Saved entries
┄┄┄┄┄┄┄┄┄┄
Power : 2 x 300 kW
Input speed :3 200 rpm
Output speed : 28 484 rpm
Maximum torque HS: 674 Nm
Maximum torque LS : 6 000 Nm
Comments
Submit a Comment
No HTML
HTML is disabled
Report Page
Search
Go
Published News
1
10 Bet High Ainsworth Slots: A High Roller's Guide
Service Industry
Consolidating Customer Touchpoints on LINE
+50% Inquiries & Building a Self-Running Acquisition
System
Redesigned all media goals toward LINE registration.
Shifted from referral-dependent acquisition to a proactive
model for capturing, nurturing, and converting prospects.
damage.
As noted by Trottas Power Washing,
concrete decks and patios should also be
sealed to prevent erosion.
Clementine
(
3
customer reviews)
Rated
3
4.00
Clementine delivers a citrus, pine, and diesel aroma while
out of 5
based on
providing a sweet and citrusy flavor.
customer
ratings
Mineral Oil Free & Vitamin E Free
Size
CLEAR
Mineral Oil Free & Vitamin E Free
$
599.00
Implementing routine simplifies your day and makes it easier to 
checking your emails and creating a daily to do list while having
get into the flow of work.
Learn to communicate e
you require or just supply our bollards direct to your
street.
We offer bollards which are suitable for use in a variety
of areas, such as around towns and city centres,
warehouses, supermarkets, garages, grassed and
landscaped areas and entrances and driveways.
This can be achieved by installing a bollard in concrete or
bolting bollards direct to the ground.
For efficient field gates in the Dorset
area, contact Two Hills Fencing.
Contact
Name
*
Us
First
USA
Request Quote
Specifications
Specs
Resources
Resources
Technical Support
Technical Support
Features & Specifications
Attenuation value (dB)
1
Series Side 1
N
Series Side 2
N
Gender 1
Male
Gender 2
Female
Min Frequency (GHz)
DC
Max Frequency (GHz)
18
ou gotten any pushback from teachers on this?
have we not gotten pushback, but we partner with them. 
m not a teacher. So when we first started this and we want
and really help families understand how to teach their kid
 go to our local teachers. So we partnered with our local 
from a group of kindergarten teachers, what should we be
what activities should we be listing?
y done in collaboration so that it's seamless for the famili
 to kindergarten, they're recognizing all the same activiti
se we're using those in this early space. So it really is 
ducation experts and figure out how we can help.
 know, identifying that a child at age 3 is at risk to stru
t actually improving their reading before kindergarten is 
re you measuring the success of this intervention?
┄┄┄┄┄┄┄┄┄┄
Can you rename every "Technical Support" in the listing above to "Customer Help" and reproduce the lines with nothing else altered?

- Solution for this task
Power : 2 x 300 kW
Input speed :3 200 rpm
Output speed : 28 484 rpm
Maximum torque HS: 674 Nm
Maximum torque LS : 6 000 Nm
Comments
Submit a Comment
No HTML
HTML is disabled
Report Page
Search
Go
Published News
1
10 Bet High Ainsworth Slots: A High Roller's Guide
Service Industry
Consolidating Customer Touchpoints on LINE
+50% Inquiries & Building a Self-Running Acquisition
System
Redesigned all media goals toward LINE registration.
Shifted from referral-dependent acquisition to a proactive
model for capturing, nurturing, and converting prospects.
damage.
As noted by Trottas Power Washing,
concrete decks and patios should also be
sealed to prevent erosion.
Clementine
(
3
customer reviews)
Rated
3
4.00
Clementine delivers a citrus, pine, and diesel aroma while
out of 5
based on
providing a sweet and citrusy flavor.
customer
ratings
Mineral Oil Free & Vitamin E Free
Size
CLEAR
Mineral Oil Free & Vitamin E Free
$
599.00
Implementing routine simplifies your day and makes it easier to 
checking your emails and creating a daily to do list while having
get into the flow of work.
Learn to communicate e
you require or just supply our bollards direct to your
street.
We offer bollards which are suitable for use in a variety
of areas, such as around towns and city centres,
warehouses, supermarkets, garages, grassed and
landscaped areas and entrances and driveways.
This can be achieved by installing a bollard in concrete or
bolting bollards direct to the ground.
For efficient field gates in the Dorset
area, contact Two Hills Fencing.
Contact
Name
*
Us
First
USA
Request Quote
Specifications
Specs
Resources
Resources
Customer Help
Customer Help
Features & Specifications
Attenuation value (dB)
1
Series Side 1
N
Series Side 2
N
Gender 1
Male
Gender 2
Female
Min Frequency (GHz)
DC
Max Frequency (GHz)
18
ou gotten any pushback from teachers on this?
have we not gotten pushback, but we partner with them. 
m not a teacher. So when we first started this and we want
and really help families understand how to teach their kid
 go to our local teachers. So we partnered with our local 
from a group of kindergarten teachers, what should we be
what activities should we be listing?
y done in collaboration so that it's seamless for the famili
 to kindergarten, they're recognizing all the same activiti
se we're using those in this early space. So it really is 
ducation experts and figure out how we can help.
 know, identifying that a child at age 3 is at risk to stru
t actually improving their reading before kindergarten is 
re you measuring the success of this intervention?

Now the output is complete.